(Data records)
------------------------------

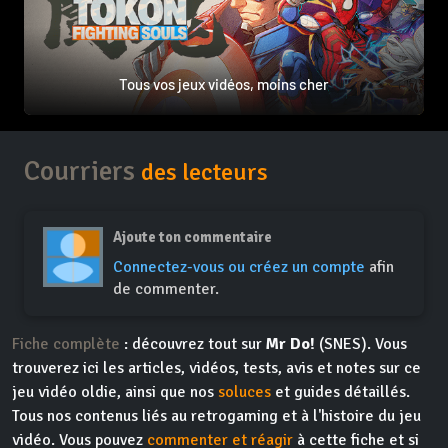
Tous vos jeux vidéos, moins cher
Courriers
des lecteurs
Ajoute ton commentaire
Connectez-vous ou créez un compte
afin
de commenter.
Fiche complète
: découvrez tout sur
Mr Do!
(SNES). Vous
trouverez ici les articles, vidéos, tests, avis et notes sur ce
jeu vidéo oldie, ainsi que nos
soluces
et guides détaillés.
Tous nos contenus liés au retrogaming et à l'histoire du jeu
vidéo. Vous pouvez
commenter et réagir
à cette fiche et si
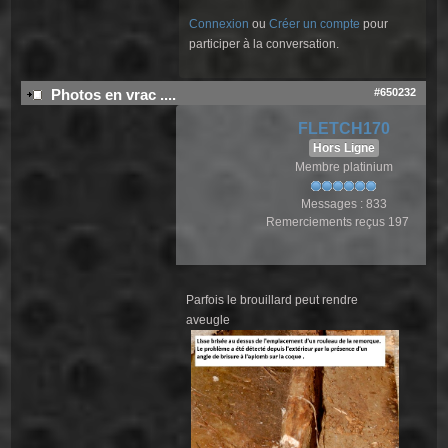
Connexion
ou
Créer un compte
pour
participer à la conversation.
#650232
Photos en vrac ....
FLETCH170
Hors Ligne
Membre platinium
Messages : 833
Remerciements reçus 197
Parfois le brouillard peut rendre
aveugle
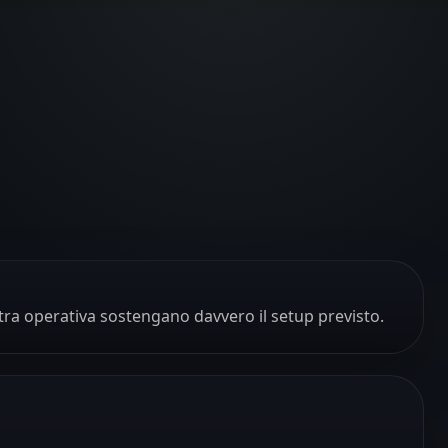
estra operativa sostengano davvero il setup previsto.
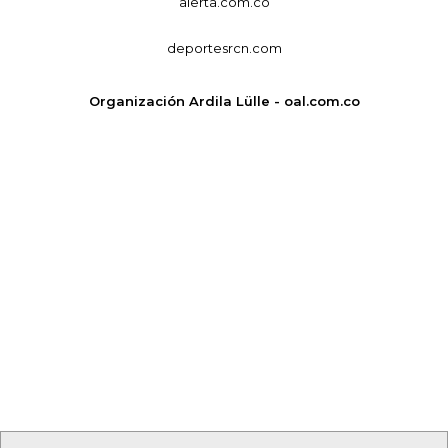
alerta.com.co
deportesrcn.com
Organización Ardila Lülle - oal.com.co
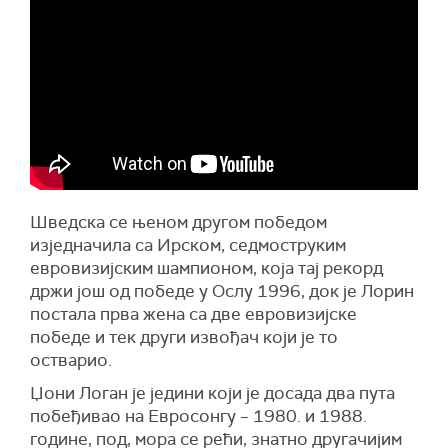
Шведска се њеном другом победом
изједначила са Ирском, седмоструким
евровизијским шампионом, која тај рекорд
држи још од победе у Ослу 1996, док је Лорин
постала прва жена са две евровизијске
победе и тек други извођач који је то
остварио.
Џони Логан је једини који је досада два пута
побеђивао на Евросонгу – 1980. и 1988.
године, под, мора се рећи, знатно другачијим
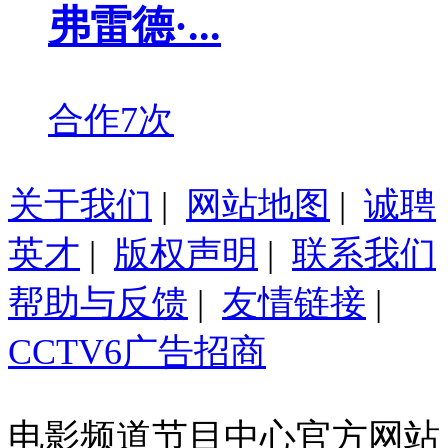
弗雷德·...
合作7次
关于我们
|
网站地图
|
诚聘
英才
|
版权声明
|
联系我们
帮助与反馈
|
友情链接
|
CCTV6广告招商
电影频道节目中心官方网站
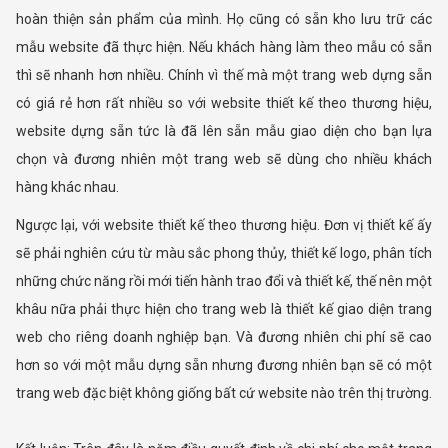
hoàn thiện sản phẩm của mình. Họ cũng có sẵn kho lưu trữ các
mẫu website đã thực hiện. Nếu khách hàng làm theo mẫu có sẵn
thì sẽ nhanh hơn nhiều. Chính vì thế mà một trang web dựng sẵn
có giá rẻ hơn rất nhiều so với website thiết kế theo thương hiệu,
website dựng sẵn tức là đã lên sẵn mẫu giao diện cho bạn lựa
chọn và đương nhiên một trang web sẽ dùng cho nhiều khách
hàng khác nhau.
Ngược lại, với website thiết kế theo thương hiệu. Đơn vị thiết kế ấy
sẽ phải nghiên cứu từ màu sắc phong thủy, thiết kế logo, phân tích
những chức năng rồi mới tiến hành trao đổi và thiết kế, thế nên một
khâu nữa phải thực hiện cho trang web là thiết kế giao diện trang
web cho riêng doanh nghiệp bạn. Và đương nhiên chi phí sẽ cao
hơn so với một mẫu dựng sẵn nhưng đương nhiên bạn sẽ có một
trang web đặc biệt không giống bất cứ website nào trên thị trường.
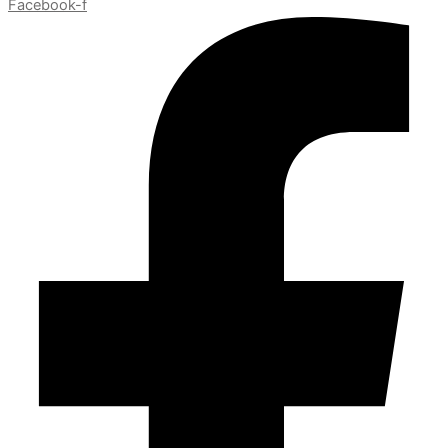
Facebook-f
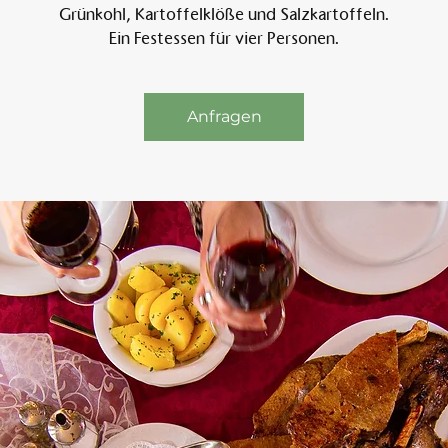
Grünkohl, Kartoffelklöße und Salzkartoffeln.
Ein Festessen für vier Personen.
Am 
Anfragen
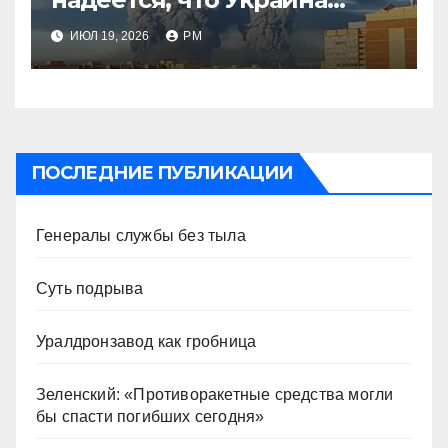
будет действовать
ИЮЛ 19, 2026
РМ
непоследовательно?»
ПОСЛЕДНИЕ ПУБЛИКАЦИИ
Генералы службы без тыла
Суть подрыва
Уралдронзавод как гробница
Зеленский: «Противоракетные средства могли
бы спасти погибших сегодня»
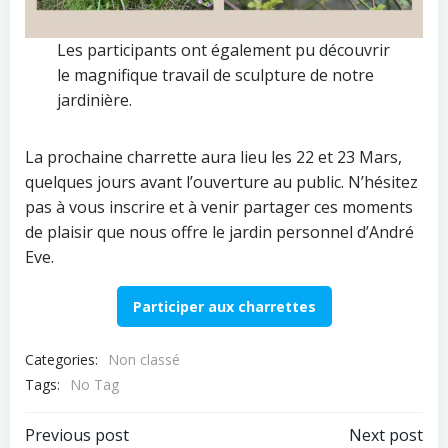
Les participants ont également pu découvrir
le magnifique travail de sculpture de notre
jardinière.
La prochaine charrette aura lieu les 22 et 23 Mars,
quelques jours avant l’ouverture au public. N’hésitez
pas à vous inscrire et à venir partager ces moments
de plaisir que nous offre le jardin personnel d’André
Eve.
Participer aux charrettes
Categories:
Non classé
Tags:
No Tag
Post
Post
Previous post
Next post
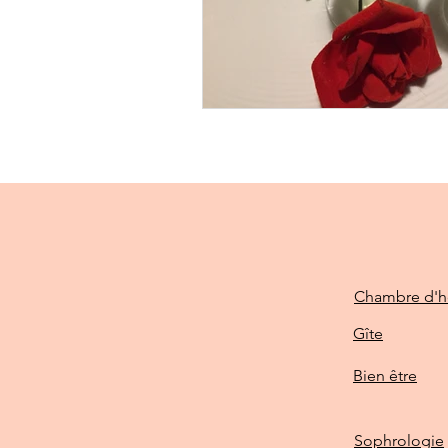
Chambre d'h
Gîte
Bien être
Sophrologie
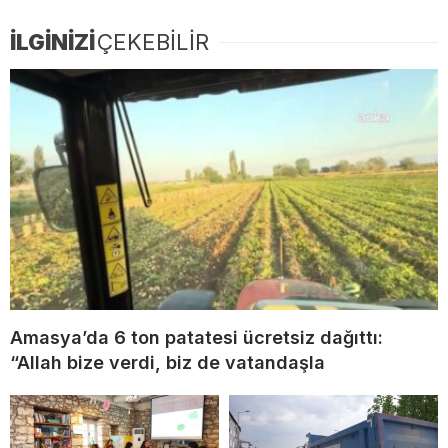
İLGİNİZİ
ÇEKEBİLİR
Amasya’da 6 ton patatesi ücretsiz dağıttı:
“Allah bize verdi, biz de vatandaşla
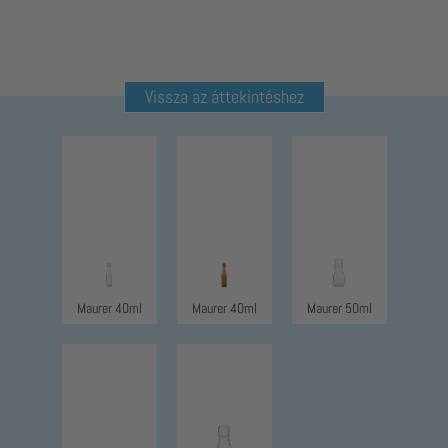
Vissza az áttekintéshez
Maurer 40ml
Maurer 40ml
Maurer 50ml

------------------------------

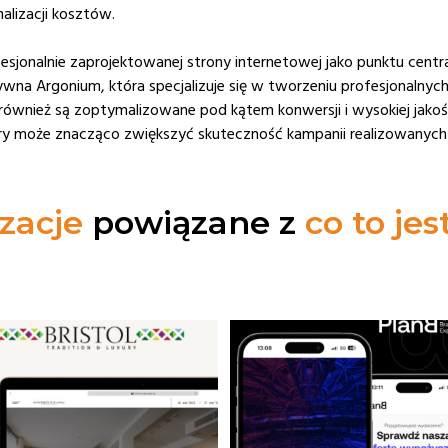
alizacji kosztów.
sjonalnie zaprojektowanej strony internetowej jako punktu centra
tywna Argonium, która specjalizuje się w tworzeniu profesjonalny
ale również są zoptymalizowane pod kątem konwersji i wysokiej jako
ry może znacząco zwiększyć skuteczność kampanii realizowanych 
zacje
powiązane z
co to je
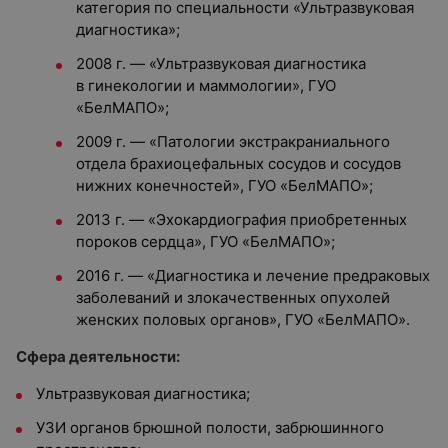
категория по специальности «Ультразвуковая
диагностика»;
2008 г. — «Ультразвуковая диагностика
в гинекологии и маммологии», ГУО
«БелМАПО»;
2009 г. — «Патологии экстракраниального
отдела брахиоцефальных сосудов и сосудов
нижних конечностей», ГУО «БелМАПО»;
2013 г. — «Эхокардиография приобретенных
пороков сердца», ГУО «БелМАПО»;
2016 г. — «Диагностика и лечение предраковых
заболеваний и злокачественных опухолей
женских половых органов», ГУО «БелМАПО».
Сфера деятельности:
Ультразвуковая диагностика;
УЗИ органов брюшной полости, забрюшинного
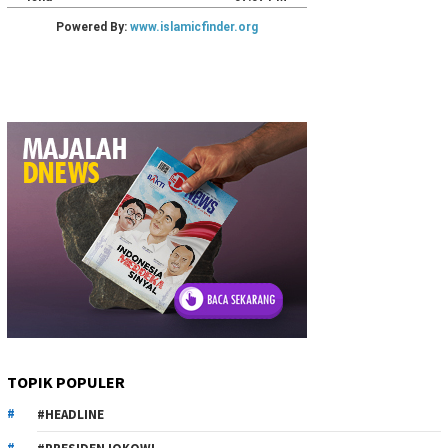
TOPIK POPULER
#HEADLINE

------------------------------

Task goal :: List every line of the listing above that contains the string "compte", treating uppercase and lowercase letters as different.

Answer to the problem ::
Connectez-vous ou créez un compte
Créer un compte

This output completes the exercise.